REQUIREMENT: Search term "this": copy each line of the data containing it.

RAW DATA:
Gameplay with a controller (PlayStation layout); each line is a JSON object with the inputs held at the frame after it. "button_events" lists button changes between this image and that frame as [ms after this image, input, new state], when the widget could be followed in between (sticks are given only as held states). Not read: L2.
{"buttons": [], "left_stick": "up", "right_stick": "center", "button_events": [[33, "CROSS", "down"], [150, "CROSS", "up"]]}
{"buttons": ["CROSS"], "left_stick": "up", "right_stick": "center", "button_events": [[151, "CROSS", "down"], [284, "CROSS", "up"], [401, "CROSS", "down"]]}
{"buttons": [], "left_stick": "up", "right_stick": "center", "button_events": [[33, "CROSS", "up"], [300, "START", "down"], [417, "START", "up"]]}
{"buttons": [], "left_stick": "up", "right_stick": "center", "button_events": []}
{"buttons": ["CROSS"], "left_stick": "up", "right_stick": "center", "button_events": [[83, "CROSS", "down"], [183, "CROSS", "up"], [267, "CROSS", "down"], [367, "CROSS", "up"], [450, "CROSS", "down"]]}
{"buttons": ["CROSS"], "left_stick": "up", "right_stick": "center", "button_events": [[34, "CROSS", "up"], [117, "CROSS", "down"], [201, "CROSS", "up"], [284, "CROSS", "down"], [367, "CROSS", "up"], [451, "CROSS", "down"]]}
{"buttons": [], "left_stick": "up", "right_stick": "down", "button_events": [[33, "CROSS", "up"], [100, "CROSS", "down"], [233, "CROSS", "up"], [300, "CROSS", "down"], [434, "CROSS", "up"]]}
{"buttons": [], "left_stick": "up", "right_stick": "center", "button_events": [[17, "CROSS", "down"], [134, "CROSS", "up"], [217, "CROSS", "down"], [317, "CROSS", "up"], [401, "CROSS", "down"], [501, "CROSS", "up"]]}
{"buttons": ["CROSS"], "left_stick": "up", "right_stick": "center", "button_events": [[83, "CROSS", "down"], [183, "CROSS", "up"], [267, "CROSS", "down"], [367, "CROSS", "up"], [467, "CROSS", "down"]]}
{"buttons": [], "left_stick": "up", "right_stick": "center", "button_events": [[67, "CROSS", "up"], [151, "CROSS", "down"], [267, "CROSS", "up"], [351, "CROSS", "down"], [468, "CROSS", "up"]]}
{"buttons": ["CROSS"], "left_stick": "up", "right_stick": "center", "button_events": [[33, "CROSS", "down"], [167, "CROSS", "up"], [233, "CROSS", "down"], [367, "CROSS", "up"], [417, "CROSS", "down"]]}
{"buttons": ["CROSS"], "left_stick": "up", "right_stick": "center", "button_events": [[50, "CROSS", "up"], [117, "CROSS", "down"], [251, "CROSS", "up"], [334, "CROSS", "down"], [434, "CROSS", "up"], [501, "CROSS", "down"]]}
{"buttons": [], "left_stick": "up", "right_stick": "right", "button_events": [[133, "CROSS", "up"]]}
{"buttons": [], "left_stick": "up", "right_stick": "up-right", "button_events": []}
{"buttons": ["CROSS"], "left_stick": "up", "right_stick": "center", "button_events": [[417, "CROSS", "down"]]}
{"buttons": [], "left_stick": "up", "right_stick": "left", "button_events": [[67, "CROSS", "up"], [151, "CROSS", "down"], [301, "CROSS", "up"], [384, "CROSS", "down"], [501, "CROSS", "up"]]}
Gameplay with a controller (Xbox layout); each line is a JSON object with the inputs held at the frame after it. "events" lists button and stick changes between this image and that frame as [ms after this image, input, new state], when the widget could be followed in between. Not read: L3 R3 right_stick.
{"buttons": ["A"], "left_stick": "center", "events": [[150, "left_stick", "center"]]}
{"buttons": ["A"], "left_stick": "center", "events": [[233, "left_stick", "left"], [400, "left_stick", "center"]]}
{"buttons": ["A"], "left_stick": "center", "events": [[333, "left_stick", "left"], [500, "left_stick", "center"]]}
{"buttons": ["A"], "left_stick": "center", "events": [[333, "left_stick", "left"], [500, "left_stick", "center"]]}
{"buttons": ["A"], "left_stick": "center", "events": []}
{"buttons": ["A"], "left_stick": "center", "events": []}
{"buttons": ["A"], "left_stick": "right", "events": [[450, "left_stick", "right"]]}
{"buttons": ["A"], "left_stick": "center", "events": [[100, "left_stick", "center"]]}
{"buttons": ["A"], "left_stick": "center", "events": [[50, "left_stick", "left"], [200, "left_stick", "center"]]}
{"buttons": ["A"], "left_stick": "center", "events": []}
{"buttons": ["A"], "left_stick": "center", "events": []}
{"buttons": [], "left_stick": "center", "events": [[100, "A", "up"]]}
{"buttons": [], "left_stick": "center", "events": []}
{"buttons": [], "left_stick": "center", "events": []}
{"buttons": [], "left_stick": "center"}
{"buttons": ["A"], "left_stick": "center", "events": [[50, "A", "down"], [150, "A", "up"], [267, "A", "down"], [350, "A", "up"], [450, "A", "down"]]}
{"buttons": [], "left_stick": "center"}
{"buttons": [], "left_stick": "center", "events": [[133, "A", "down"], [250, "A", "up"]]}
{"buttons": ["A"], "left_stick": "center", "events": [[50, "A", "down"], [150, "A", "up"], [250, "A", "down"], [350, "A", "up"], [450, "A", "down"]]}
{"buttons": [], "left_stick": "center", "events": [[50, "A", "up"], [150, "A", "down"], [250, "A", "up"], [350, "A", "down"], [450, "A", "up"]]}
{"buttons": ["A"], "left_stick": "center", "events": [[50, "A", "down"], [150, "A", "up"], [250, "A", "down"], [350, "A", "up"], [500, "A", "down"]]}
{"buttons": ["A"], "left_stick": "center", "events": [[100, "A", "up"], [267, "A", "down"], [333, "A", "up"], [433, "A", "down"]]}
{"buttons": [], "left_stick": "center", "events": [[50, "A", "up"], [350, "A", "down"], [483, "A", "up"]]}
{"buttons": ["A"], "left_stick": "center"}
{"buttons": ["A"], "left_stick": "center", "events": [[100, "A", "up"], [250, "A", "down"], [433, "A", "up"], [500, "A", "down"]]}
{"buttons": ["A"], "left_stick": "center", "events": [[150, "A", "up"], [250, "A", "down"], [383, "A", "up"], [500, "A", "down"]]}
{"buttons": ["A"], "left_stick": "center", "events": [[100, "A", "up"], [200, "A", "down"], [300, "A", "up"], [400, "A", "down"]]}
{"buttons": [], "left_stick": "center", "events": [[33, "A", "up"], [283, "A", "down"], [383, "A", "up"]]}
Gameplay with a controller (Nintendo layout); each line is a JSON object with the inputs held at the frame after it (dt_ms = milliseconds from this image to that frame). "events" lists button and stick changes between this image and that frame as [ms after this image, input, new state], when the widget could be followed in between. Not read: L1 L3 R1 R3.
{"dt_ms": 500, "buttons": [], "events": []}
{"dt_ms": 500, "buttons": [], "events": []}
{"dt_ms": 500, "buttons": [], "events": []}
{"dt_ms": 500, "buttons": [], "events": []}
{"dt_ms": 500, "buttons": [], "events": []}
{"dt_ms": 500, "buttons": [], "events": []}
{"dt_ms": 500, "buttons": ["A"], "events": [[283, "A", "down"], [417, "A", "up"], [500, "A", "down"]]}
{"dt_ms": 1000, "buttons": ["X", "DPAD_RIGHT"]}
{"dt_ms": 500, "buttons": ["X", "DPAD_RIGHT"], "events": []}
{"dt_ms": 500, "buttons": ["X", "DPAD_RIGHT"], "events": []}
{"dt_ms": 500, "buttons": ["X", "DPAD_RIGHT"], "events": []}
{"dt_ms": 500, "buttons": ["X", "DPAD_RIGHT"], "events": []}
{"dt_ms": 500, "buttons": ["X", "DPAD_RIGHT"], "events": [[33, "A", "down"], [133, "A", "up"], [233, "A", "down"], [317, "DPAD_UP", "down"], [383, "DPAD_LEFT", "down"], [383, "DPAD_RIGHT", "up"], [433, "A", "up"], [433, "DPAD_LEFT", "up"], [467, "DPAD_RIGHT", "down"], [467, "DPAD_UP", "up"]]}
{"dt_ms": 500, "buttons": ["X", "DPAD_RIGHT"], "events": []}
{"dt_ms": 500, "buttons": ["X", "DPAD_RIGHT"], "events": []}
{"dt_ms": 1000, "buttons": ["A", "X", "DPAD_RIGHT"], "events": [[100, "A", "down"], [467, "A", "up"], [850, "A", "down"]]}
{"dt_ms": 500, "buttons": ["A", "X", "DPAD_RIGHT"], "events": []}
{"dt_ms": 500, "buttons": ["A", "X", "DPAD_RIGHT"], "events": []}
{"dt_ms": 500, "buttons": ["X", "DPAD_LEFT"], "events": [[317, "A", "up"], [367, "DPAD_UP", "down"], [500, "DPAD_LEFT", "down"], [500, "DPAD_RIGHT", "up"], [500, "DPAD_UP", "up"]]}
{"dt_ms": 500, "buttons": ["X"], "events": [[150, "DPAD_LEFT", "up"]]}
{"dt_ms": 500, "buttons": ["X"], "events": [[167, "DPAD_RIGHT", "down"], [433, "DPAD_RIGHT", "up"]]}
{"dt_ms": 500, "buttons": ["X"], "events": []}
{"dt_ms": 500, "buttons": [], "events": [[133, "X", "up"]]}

RESPONSE:
Gameplay with a controller (PlayStation layout); each line is a JSON object with the inputs held at the frame after it. "button_events" lists button changes between this image and that frame as [ms after this image, input, new state], when the widget could be followed in between (sticks are given only as held states). Not read: L2.
Gameplay with a controller (Xbox layout); each line is a JSON object with the inputs held at the frame after it. "events" lists button and stick changes between this image and that frame as [ms after this image, input, new state], when the widget could be followed in between. Not read: L3 R3 right_stick.
Gameplay with a controller (Nintendo layout); each line is a JSON object with the inputs held at the frame after it (dt_ms = milliseconds from this image to that frame). "events" lists button and stick changes between this image and that frame as [ms after this image, input, new state], when the widget could be followed in between. Not read: L1 L3 R1 R3.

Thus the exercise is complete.